▶ _EXERCISE INSTRUCTIONS_: Rewrite only the lines from the line with "Service inkluderet" up to and including the line with "15.000 km/år". Put "Højest først" in place of "Lavest først" and change nothing else.

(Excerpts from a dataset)
---

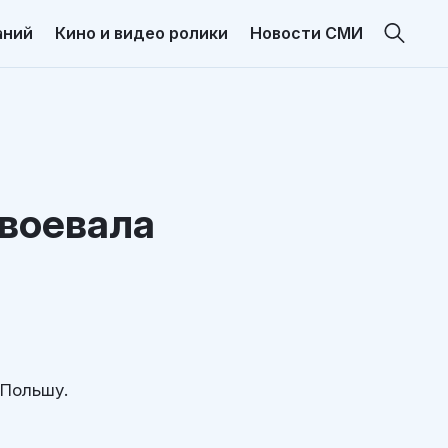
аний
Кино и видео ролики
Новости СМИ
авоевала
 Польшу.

---

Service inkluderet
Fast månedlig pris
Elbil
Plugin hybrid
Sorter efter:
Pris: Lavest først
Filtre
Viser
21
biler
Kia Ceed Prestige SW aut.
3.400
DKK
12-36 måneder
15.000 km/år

---

▶ _RESULT OF THIS TASK_:
Service inkluderet
Fast månedlig pris
Elbil
Plugin hybrid
Sorter efter:
Pris: Højest først
Filtre
Viser
21
biler
Kia Ceed Prestige SW aut.
3.400
DKK
12-36 måneder
15.000 km/år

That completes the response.